Copy exactly the lines from the one containing "All Products >>" through the last line of the records, both included, and nothing more.

Extracted page text data:
◇ ◇ ◇

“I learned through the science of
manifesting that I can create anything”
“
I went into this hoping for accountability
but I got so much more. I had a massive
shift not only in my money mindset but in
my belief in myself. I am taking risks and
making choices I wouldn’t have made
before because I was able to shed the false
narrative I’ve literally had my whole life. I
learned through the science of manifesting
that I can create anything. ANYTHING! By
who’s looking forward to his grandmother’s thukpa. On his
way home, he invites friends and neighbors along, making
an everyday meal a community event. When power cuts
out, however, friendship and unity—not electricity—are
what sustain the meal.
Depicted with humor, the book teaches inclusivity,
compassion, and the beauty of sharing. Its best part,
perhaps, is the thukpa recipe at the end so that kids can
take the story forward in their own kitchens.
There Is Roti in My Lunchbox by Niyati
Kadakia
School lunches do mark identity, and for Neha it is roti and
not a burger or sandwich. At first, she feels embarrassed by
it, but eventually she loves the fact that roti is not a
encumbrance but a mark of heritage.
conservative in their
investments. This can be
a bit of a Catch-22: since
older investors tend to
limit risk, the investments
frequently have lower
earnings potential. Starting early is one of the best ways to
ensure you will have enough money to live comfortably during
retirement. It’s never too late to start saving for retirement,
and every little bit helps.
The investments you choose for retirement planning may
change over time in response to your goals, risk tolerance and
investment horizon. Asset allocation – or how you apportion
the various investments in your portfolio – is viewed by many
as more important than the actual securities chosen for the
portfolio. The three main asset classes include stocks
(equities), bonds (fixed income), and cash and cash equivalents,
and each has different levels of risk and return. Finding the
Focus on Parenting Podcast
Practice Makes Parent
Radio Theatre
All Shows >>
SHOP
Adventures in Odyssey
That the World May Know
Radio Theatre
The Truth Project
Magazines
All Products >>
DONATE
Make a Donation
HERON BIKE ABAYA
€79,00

◇ ◇ ◇

Output of the exercise:
All Products >>
DONATE
Make a Donation
HERON BIKE ABAYA
€79,00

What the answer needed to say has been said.